*What the task requires*:
Transcribe the lines of the records from the line holding "pose: elev=30.4 azim=167.9" through the end of the records, inclusive, with no changes.

--- start Extracted data ---

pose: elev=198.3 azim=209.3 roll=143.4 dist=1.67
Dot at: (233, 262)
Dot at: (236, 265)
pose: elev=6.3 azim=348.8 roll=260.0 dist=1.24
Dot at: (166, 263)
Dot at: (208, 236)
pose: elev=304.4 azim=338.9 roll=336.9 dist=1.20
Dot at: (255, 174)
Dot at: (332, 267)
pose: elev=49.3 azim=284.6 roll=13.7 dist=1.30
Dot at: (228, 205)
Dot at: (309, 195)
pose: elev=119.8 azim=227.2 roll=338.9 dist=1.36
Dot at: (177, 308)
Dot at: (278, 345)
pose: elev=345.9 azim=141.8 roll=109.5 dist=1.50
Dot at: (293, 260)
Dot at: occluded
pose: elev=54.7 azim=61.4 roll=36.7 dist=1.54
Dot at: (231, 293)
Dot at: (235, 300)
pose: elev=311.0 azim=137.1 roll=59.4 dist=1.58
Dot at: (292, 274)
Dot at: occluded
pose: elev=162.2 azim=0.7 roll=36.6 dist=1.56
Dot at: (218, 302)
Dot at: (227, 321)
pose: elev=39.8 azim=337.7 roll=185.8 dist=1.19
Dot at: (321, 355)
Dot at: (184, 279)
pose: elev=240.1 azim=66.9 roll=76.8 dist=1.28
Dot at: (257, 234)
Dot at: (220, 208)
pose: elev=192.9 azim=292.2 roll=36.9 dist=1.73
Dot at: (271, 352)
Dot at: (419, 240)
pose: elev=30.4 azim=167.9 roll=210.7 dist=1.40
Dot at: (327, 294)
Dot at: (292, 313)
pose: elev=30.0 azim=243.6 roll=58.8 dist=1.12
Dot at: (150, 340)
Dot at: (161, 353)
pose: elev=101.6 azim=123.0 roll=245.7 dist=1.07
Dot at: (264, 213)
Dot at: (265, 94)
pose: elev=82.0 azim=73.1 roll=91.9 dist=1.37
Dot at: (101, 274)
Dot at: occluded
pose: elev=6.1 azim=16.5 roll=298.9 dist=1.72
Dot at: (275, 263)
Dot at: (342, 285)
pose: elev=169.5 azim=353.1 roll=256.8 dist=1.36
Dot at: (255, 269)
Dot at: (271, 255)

--- end Extracted data ---

*Right answer*:
pose: elev=30.4 azim=167.9 roll=210.7 dist=1.40
Dot at: (327, 294)
Dot at: (292, 313)
pose: elev=30.0 azim=243.6 roll=58.8 dist=1.12
Dot at: (150, 340)
Dot at: (161, 353)
pose: elev=101.6 azim=123.0 roll=245.7 dist=1.07
Dot at: (264, 213)
Dot at: (265, 94)
pose: elev=82.0 azim=73.1 roll=91.9 dist=1.37
Dot at: (101, 274)
Dot at: occluded
pose: elev=6.1 azim=16.5 roll=298.9 dist=1.72
Dot at: (275, 263)
Dot at: (342, 285)
pose: elev=169.5 azim=353.1 roll=256.8 dist=1.36
Dot at: (255, 269)
Dot at: (271, 255)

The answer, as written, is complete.